Die Psychotherapie sei die beste Entscheidung gewesen, die sie hätte treffen können. Deshalb wolle sie das Bewusstsein von Betroffenen, aber auch nicht erkrankten Menschen dafür schärfen.

"Ich würde es jedem da draußen empfehlen und ich habe mich geärgert, dass ich es nicht schon viel, viel früher in Anspruch genommen habe", sagt Thiel. Um alles selbst noch besser verarbeiten zu können, hat die 26-Jährige auch angefangen, zu schreiben.

Herausgekommen ist dabei ein Buch, das im Video vorgestellt wird. "Für alle, die nun denken 'Ah, jetzt hat sie was, was sie in die Kamera hält und was verkaufen möchte' sage ich gleich: nein", so Thiel.

Die Bedeutung eines entsprechenden Ventils, das natürlich von Person zu Person stark variieren kann, dürfte ungeachtet der Wahl der Influencerin kaum zu bestreiten sein. Manche beginnen etwa mit dem Schreiben, andere vertiefen sich hingegen in der Kunst, auch Sport kann für Erkrankte ein individuell sehr wichtiges Hilfsmittel sein. Es gibt keine klaren Richtlinien, jede psychische Erkrankung ist anders.

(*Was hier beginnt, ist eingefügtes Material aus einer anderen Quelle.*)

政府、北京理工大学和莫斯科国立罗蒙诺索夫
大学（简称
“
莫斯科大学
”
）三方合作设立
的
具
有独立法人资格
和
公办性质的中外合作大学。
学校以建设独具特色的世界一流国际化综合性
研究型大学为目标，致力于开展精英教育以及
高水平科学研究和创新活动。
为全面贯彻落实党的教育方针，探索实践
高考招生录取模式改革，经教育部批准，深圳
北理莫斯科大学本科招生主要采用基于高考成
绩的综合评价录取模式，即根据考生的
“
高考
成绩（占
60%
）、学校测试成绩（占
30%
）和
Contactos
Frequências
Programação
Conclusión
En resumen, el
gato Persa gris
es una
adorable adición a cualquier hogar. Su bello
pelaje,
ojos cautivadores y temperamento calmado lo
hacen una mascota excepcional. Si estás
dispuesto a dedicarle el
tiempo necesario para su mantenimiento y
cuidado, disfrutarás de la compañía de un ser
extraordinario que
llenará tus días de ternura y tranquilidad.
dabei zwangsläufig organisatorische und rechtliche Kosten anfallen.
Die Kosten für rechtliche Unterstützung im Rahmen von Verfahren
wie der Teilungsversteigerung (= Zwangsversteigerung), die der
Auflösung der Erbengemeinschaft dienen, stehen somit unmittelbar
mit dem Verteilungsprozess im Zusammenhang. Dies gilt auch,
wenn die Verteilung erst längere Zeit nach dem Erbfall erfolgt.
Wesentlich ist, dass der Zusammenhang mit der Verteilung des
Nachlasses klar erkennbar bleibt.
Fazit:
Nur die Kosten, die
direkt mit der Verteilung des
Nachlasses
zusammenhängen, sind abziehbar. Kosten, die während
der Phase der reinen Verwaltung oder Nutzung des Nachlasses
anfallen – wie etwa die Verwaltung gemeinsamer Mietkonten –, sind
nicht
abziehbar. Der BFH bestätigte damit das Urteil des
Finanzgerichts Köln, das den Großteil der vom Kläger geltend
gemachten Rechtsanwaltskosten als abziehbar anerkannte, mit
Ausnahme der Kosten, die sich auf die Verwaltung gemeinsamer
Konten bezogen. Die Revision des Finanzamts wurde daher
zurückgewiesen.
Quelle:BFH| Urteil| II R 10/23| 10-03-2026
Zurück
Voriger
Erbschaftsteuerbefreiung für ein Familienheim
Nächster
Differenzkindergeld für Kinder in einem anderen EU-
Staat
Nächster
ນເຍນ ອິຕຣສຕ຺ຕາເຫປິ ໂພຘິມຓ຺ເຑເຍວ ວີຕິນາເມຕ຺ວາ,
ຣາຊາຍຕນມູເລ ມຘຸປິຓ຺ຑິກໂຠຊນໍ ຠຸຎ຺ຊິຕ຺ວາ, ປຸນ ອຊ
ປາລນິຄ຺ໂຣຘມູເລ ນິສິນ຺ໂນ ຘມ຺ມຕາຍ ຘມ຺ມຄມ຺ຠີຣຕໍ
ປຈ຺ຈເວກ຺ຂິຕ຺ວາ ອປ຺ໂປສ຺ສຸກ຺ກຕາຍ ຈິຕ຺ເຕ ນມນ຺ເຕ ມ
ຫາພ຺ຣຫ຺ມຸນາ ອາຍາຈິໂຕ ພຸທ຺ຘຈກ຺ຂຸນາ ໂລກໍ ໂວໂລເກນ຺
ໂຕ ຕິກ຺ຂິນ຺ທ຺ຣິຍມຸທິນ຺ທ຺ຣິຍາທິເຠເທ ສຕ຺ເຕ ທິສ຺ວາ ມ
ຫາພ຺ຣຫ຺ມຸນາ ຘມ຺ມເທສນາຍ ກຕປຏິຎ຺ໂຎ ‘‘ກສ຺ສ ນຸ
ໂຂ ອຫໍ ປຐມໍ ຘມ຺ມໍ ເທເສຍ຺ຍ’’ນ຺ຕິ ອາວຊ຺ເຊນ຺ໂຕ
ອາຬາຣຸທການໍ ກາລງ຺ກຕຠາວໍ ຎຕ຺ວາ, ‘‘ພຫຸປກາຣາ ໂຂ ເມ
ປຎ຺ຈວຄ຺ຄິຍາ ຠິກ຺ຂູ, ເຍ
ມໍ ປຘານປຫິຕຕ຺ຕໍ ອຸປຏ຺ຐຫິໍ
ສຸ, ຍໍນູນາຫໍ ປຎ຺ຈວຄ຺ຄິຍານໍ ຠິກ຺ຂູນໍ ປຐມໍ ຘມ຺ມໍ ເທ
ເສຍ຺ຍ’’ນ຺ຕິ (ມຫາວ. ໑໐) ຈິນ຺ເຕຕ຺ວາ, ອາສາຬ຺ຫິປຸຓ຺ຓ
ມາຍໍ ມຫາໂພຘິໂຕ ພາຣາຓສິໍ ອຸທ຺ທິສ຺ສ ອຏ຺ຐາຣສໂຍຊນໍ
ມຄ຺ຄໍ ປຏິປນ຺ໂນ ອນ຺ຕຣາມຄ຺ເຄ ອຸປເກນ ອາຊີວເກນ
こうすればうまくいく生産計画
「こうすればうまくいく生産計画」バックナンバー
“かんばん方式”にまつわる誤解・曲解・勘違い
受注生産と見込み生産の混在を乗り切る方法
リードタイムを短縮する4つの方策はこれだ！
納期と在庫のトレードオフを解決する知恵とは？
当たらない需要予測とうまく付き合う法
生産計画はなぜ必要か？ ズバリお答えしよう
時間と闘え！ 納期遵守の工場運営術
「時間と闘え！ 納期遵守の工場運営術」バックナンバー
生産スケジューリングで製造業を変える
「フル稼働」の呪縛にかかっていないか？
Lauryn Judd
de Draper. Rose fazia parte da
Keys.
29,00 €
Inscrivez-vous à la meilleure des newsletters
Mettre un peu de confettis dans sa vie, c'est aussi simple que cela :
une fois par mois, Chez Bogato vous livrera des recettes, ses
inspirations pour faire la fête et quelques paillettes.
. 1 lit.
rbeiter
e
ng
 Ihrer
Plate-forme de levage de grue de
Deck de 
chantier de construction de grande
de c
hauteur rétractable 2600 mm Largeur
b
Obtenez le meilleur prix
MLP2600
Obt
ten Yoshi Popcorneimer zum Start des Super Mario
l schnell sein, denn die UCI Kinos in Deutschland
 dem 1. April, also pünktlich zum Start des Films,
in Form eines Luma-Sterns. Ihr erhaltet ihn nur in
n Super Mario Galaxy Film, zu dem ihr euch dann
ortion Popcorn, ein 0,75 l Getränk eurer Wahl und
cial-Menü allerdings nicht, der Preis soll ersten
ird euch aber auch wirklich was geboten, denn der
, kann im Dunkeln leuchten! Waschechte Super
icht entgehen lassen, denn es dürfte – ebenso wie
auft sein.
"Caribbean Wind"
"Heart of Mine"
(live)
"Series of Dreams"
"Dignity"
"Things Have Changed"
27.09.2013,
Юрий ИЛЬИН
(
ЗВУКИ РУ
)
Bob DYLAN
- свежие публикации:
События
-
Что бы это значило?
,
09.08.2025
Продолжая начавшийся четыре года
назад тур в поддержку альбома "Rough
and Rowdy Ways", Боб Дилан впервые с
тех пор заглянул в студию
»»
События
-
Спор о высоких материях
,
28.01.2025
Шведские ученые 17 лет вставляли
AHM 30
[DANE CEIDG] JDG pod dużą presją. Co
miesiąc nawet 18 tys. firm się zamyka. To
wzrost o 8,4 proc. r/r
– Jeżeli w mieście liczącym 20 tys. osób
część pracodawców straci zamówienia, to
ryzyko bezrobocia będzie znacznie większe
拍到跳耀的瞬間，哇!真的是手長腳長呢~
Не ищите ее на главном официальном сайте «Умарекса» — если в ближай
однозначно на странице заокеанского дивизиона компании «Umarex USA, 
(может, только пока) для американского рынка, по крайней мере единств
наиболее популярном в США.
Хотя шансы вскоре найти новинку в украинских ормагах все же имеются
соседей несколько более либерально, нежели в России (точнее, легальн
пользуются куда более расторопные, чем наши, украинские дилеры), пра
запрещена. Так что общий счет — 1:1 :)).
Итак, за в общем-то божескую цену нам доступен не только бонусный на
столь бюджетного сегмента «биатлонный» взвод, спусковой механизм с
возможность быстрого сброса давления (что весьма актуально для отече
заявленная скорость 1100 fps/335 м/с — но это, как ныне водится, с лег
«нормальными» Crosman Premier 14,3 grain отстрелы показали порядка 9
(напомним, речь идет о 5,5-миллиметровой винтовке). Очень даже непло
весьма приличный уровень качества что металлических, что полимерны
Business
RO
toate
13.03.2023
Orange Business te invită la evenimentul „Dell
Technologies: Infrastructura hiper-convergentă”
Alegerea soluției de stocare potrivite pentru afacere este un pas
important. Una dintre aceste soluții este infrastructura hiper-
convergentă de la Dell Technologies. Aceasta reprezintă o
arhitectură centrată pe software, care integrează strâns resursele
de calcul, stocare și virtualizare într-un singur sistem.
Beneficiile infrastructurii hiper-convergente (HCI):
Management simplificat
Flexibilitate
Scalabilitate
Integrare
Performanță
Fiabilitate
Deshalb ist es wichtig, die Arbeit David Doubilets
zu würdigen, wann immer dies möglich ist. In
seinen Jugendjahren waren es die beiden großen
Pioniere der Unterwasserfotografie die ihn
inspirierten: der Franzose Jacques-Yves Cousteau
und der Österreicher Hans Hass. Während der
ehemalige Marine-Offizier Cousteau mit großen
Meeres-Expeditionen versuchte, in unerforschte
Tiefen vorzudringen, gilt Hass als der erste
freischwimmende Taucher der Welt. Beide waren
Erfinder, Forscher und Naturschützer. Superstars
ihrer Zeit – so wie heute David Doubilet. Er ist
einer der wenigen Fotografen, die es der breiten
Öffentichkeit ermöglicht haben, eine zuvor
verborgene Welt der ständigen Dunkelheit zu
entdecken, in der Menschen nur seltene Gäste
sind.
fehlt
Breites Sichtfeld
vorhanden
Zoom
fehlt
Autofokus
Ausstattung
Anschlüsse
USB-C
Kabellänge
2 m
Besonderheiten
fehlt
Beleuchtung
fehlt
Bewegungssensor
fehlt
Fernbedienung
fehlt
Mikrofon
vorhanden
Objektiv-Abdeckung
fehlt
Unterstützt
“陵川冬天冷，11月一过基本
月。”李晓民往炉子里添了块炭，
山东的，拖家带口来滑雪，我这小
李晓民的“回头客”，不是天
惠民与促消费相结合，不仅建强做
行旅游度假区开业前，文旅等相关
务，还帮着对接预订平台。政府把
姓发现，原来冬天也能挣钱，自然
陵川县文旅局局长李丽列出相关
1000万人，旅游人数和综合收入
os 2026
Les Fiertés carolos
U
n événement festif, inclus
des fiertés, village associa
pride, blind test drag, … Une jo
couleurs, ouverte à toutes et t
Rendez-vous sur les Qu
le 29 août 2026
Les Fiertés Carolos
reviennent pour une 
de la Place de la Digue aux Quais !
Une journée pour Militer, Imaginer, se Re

"Es liegt mir einfach so sehr am Herzen, dass man einfach darüber spricht, was man hat", wird Thiel, die die Tränen an diesem Punkt kaum mehr zurückhalten kann und sich in der Folge kurz sammeln muss, deutlich. "Wisst Ihr, jeder Mensch da draußen, wenn man wirklich ehrlich zu sich selbst ist, hat ein Paket, das er mit sich herumschleppt. Jeder. Mal größer, mal kleiner. Ich finde, es sollte normal werden, dass man dazu steht und offen und ehrlich darüber redet."

Sophia Thiel will über psychische Erkrankungen auch in Zukunft aufklären und ihre Reichweite nutzen

Es müsse eher "cool" sein, dass man über seine Probleme oder Baustellen rede. "Es sollte normal sein, dass man zu einem Therapeuten geht." Die mentale Gesundheit werde jedoch weiterhin oftmals erheblich unterschätzt. "Es gibt nicht nur Essstörungen, es gibt auch Depressionen, Angststörungen mit Panikattacken und noch diverse andere Erkrankungen."

Thiel will vorangehen. Sie werde das Thema nun immer wieder ansprechen, darüber aufklären und so versuchen, das Bewusstsein zu schärfen. Auch im Hinblick auf die Wirkung von Social-Media-Plattformen, die oft ein verzerrtes und gefährliches Ideal vermitteln. Es ist ein offenes und ehrliches Statement, das hoffentlich seine Wirkung nicht verfehlt.